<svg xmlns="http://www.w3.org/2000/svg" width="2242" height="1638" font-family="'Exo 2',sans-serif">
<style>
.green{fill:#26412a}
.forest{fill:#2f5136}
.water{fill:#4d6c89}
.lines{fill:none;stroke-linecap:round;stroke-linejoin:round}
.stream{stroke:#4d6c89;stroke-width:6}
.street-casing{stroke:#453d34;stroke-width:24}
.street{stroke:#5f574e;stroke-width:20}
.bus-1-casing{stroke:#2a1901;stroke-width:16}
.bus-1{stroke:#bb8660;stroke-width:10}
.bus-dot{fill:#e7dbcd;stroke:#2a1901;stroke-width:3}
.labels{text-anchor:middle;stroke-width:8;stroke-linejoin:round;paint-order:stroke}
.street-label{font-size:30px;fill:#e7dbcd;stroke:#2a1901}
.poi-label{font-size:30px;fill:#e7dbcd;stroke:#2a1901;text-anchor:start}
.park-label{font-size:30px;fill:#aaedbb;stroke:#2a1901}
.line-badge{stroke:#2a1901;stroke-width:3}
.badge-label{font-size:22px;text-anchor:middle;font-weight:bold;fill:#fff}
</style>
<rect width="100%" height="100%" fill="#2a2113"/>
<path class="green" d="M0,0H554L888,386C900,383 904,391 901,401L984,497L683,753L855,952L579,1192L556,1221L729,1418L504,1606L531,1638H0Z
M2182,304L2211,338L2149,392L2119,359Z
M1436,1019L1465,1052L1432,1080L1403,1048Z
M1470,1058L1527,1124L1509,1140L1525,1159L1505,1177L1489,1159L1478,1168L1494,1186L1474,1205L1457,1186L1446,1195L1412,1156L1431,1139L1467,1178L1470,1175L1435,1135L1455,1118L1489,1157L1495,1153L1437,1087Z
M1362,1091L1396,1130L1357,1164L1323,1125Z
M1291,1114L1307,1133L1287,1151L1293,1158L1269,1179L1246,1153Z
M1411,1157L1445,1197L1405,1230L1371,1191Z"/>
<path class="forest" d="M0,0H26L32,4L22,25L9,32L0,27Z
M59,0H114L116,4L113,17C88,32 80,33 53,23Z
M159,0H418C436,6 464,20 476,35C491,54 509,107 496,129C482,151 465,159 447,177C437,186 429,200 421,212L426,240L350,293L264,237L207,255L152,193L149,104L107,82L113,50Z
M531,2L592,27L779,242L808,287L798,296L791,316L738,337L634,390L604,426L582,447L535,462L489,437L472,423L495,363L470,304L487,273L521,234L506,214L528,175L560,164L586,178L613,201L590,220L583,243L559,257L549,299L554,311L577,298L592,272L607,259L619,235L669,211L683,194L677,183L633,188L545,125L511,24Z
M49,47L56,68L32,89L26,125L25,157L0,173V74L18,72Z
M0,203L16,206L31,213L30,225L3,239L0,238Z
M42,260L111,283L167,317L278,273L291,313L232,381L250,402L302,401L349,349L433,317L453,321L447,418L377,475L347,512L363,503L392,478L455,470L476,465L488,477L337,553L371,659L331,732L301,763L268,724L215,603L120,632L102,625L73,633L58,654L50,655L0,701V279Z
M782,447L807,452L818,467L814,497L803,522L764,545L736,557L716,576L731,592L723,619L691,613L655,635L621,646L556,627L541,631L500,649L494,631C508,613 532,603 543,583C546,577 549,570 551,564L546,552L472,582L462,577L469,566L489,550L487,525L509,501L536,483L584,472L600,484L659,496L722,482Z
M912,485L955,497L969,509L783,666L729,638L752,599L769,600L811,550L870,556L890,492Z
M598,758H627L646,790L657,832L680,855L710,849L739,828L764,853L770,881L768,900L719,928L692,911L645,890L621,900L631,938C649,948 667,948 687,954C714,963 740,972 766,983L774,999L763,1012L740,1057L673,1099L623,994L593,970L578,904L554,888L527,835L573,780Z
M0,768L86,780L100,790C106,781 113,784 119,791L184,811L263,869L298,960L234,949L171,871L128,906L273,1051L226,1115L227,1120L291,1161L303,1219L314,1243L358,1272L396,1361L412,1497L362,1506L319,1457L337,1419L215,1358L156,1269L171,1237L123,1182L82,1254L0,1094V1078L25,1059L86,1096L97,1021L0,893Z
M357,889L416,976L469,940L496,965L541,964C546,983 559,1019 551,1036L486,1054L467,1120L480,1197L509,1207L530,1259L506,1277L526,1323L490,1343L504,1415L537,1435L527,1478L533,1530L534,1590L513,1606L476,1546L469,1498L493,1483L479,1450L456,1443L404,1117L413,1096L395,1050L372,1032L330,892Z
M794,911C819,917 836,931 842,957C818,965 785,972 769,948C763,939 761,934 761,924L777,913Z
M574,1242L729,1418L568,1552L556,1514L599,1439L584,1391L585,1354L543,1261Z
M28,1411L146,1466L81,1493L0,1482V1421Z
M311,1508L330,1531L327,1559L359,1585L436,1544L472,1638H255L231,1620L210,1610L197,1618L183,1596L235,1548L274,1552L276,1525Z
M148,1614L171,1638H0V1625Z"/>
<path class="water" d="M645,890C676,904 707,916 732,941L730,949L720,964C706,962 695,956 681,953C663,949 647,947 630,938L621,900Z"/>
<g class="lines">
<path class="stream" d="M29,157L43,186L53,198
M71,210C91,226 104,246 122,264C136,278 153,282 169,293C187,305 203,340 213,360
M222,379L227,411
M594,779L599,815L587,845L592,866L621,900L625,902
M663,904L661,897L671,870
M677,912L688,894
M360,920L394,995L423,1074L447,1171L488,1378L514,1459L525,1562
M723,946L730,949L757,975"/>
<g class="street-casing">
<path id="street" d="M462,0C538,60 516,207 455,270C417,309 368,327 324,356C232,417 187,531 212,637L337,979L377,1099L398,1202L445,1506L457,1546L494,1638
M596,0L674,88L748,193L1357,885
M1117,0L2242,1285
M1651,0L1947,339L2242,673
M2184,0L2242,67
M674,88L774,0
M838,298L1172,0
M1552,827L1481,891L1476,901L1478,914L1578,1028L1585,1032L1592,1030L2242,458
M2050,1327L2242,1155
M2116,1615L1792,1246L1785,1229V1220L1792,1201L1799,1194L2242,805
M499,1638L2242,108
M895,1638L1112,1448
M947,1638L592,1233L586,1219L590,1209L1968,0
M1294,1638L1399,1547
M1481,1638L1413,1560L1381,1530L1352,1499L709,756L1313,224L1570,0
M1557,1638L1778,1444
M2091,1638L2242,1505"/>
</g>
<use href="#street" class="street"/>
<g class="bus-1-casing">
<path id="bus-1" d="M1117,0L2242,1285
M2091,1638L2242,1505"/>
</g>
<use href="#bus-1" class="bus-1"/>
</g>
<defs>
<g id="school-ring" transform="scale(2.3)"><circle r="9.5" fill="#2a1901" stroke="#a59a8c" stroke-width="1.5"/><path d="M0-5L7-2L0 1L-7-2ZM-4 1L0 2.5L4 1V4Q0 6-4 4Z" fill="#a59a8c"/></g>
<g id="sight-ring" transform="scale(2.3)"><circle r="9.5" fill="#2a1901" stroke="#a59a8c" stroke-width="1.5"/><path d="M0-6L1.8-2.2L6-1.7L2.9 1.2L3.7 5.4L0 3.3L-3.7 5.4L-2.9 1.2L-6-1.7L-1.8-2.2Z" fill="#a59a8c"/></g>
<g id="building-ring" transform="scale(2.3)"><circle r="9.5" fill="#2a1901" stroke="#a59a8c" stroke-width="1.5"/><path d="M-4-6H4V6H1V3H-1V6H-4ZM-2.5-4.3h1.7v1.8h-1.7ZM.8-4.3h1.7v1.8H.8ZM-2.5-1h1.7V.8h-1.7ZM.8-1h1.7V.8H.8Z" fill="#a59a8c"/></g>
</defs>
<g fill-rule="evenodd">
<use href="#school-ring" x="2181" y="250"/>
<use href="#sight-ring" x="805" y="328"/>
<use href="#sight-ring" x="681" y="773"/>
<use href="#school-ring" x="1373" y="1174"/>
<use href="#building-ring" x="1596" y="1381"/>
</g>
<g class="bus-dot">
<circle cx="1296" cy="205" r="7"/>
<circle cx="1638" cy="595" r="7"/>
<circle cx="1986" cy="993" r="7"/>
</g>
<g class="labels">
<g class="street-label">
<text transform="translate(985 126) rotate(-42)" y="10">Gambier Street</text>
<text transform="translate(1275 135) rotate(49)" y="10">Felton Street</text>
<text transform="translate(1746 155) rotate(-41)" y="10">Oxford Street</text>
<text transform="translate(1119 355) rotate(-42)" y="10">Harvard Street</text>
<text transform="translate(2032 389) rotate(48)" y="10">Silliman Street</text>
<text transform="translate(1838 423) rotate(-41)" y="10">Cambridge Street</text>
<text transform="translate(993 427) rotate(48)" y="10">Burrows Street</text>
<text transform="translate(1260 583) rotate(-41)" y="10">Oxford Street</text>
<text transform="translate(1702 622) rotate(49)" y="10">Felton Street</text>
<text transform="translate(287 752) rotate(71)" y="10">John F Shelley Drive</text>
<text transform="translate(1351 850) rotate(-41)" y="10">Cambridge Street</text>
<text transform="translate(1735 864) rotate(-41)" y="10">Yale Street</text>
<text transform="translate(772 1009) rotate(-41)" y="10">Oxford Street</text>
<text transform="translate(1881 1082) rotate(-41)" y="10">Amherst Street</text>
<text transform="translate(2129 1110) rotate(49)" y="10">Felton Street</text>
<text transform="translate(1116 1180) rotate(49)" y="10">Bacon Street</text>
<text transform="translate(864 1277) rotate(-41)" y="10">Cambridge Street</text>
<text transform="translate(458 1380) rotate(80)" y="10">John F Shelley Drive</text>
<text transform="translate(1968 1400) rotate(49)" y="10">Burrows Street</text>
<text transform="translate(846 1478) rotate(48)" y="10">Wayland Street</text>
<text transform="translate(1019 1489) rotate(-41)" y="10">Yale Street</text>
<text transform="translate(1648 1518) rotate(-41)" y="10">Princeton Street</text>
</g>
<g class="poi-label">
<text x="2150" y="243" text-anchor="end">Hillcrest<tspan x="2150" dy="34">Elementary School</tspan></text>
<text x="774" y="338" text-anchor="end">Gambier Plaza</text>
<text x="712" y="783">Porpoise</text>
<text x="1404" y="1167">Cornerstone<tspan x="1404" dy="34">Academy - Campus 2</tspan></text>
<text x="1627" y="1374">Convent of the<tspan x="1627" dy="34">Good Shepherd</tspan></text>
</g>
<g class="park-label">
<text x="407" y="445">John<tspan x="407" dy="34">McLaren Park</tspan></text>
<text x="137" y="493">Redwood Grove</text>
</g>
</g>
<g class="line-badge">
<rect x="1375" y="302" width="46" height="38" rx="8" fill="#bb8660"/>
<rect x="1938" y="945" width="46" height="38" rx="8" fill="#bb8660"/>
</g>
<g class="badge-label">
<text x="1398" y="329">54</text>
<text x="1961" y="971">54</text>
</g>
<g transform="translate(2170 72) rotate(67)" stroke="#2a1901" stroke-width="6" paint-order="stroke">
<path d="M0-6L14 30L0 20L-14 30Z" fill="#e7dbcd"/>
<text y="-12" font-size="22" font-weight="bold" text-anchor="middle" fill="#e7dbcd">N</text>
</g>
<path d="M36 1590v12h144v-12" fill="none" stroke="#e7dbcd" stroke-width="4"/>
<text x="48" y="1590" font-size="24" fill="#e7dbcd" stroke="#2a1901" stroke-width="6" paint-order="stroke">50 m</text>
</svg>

━━━

Scan the entries above and show each line that contains the word "lines".

.lines{fill:none;stroke-linecap:round;stroke-linejoin:round}
<g class="lines">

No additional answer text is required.